NRS Matthew 18:15 “If another member of the church sins against you, go and point out the fault when the two of you are alone. If the member listens to you, you have regained that one. 16 But if you are not listened to, take one or two others along with you, so that every word may be confirmed by the evidence of two or three witnesses. 17 If the member refuses to listen to them, tell it to the church; and if the offender refuses to listen even to the church, let such a one be to you as a Gentile and a tax collector. 18 Truly I tell you, whatever you bind on earth will be bound in heaven, and whatever you loose on earth will be loosed in heaven. 19 Again, truly I tell you, if two of you agree on earth about anything you ask, it will be done for you by my Father in heaven. 20 For where two or three are gathered in my name, I am there among them.”

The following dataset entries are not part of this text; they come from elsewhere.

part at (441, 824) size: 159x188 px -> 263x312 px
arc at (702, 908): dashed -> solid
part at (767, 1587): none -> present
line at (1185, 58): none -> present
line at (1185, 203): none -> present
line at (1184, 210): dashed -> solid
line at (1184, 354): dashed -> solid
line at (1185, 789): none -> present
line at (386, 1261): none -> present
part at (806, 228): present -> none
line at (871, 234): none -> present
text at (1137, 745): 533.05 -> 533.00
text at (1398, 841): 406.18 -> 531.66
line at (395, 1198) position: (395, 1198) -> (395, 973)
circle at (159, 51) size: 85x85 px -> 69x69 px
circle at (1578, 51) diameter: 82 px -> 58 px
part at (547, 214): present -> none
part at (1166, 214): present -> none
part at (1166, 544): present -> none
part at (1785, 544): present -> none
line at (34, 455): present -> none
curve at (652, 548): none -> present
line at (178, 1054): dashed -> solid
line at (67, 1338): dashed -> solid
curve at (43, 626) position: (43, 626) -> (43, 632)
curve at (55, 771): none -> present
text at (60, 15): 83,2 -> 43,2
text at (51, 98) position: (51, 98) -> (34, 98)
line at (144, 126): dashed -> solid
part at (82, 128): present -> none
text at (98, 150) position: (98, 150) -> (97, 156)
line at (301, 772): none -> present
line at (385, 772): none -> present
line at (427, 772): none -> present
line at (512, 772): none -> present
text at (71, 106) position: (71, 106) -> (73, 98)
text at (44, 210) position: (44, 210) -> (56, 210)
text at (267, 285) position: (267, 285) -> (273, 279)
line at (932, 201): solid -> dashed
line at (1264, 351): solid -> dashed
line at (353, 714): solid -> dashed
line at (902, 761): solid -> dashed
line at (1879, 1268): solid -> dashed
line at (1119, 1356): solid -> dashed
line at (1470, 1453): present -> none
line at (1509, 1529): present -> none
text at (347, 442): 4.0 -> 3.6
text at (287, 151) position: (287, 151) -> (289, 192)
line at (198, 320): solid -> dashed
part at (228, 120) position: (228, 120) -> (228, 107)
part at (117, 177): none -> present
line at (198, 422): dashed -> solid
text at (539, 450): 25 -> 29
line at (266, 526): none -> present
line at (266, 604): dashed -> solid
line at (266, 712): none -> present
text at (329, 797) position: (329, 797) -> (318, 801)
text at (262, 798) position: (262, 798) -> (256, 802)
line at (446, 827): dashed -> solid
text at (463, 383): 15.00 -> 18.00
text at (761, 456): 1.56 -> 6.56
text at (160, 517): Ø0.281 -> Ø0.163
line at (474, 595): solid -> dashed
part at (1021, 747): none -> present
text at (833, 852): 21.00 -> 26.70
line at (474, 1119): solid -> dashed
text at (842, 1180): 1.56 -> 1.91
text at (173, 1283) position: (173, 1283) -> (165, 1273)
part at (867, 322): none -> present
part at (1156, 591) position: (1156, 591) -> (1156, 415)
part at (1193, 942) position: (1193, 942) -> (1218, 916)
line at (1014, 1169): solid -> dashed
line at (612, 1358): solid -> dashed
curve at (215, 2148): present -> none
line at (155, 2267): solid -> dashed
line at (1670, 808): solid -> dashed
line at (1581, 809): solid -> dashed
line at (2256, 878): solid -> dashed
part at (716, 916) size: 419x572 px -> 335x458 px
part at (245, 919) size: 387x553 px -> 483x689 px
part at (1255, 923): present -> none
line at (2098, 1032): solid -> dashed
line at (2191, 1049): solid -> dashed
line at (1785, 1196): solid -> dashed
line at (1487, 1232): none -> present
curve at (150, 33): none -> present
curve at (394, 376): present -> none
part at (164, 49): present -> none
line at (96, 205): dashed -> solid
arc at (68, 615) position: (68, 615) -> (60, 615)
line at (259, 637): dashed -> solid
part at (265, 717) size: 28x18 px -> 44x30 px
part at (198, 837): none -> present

You have probably heard the story about two agrarian brothers who faithfully farmed their own adjacent plots of the family land.  They generously shared equipment and always helped one another.  As the story goes, something happens and there was a falling out between the two.  One brother dug a ditch all the way around the property so that it was clear where the property lines were.  After many years of not talking, one of the brothers found an independent contractor to build a wall by the property line so that he would never have to look at the ditch that was dug and see the daily reminder that he shared property with his brother.  The contractor worked while the brother was away and when the brother returned home he thought for certain he would find the beginnings of a grand wall.  The contractor was nowhere to be found.  But alas, the brother was dismayed to see, not a wall, but a bridge and on the other side of the bridge stood the other brother with his hand outstretched.  This text in Matthew can be about both conflict and reconciliation, either holding onto the grudge or finding peace and healing.  I love the tangible reminder from this text that we are called to be reconciled people, just as Jesus reconciled us to God.  I wonder in what ways you can be an agent of peace and reconciliation this week.